# [Exercise description]
The lines from the start of the records through the one containing "computer mouse: none" are to be restated word for word; please include both ends.

START Supplied entries

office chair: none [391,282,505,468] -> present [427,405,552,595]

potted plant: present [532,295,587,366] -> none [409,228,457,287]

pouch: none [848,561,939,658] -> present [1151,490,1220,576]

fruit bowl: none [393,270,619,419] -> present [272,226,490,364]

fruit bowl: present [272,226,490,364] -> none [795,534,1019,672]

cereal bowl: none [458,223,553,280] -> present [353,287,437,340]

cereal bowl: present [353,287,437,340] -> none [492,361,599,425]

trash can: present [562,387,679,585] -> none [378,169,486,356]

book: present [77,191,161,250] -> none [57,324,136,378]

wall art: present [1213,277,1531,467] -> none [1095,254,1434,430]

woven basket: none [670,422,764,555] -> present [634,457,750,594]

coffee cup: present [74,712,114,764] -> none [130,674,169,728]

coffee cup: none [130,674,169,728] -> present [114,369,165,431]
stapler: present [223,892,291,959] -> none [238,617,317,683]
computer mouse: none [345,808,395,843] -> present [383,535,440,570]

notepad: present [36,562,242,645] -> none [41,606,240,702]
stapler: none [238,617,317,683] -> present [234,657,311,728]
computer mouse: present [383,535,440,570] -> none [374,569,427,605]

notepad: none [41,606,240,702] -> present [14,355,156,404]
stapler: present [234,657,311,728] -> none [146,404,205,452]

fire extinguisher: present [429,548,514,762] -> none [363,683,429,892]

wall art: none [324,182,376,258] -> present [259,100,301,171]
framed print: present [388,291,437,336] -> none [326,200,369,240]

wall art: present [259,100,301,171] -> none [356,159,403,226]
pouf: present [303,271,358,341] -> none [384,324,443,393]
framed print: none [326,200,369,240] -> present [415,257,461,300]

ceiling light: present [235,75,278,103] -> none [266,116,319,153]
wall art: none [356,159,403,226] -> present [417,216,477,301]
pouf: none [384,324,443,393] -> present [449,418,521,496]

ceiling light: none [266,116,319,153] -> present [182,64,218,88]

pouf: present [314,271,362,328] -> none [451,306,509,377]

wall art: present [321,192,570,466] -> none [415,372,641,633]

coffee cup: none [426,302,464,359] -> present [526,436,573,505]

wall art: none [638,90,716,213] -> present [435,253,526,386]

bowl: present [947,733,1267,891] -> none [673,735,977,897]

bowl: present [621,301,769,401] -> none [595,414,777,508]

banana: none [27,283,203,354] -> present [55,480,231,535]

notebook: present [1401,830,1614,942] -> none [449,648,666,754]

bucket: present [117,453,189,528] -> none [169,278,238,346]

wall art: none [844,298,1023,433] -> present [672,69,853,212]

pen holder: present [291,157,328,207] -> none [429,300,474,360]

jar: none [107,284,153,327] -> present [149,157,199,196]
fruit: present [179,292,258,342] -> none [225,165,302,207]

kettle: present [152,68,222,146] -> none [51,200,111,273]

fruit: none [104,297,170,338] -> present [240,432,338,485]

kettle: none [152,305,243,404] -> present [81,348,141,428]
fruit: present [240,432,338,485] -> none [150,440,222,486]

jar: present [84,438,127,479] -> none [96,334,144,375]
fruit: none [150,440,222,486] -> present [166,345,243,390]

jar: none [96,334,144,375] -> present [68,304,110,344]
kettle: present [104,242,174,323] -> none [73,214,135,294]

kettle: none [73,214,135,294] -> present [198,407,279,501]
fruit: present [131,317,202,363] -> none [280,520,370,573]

END Supplied entries

# [Answer]
office chair: none [391,282,505,468] -> present [427,405,552,595]

potted plant: present [532,295,587,366] -> none [409,228,457,287]

pouch: none [848,561,939,658] -> present [1151,490,1220,576]

fruit bowl: none [393,270,619,419] -> present [272,226,490,364]

fruit bowl: present [272,226,490,364] -> none [795,534,1019,672]

cereal bowl: none [458,223,553,280] -> present [353,287,437,340]

cereal bowl: present [353,287,437,340] -> none [492,361,599,425]

trash can: present [562,387,679,585] -> none [378,169,486,356]

book: present [77,191,161,250] -> none [57,324,136,378]

wall art: present [1213,277,1531,467] -> none [1095,254,1434,430]

woven basket: none [670,422,764,555] -> present [634,457,750,594]

coffee cup: present [74,712,114,764] -> none [130,674,169,728]

coffee cup: none [130,674,169,728] -> present [114,369,165,431]
stapler: present [223,892,291,959] -> none [238,617,317,683]
computer mouse: none [345,808,395,843] -> present [383,535,440,570]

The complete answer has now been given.